The SM.79 was originally developed in the early 1930s as a cantilever low-wing monoplane of combined wood and metal construction. It had been designed with the intention of producing a swift eight-passenger transport aircraft, capable of besting even the fastest of its contemporaries, but had quickly attracted the attention of the Italian government with its potential as a combat aircraft. Performing its first flight on 28 September 1934, early examples of the type established 26 separate world records between 1937 and 1939, qualifying it for some time as the fastest medium bomber in the world. As such, the SM.79 quickly came to be regarded as an item of national prestige in Fascist Italy, attracting significant government support and often being deployed as an element of state propaganda. Early on, the aircraft was routinely entered in competitive fly-offs and air races, seeking to capitalise on its advantages, and often emerged victorious in such contests.
The SM.79 first saw combat during the Spanish Civil War. In this theatre it normally operated without fighter escort, relying on its relatively high speed to evade interception. While some issues were identified, and in some cases resolved, the SM.79's performance during the Spanish deployment was encouraging and stimulated demand for the type, including a decision to adopt it as the backbone of Italy's bomber units. Both Yugoslavia and Romania opted to procure the type for their own air services, while large numbers were also procured for the Regia Aeronautica. Almost 600 SM.79-I and –II aircraft were in service when Italy entered the Second World War in May 1940; thereafter, they were deployed in every theatre of war in which the Italians fought.

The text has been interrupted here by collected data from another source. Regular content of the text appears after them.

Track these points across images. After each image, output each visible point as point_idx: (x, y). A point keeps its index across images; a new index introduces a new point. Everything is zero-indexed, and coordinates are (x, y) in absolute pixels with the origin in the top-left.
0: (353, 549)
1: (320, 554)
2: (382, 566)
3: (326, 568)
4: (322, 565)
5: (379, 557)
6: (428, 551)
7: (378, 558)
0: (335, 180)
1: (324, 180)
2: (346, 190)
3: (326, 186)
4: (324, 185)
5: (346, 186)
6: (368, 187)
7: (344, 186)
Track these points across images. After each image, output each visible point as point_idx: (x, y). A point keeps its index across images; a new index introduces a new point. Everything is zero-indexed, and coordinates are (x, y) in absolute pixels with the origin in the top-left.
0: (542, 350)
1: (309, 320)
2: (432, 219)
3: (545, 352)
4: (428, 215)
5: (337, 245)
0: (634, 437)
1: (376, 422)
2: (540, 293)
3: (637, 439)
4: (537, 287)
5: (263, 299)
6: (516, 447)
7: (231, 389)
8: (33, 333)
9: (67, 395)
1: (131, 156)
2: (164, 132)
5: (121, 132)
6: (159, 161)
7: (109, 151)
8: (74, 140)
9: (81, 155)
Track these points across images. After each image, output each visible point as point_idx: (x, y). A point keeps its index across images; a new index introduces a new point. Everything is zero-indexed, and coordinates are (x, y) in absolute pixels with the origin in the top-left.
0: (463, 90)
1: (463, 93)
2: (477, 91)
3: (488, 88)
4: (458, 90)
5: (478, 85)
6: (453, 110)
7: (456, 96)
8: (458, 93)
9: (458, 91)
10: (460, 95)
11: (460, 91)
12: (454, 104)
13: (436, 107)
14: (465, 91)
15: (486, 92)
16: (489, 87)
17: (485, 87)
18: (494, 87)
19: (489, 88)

The SM.79 was operated in various capacities during the Second World War, initially being used mainly as a transport aircraft and medium bomber. Following pioneering work by the "Special Aerotorpedoes Unit", Italy put the type to work as a torpedo bomber; in this role, the SM.79 achieved notable successes against Allied shipping in the Mediterranean theatre of the war. A specialised drone version of the aircraft flown by remote control was also developed, although the Armistice with Italy was enacted prior to any operational deployment. It was the most numerous Italian bomber of the Second World War, with about 1,300 built. The type would remain in Italian service until 1952.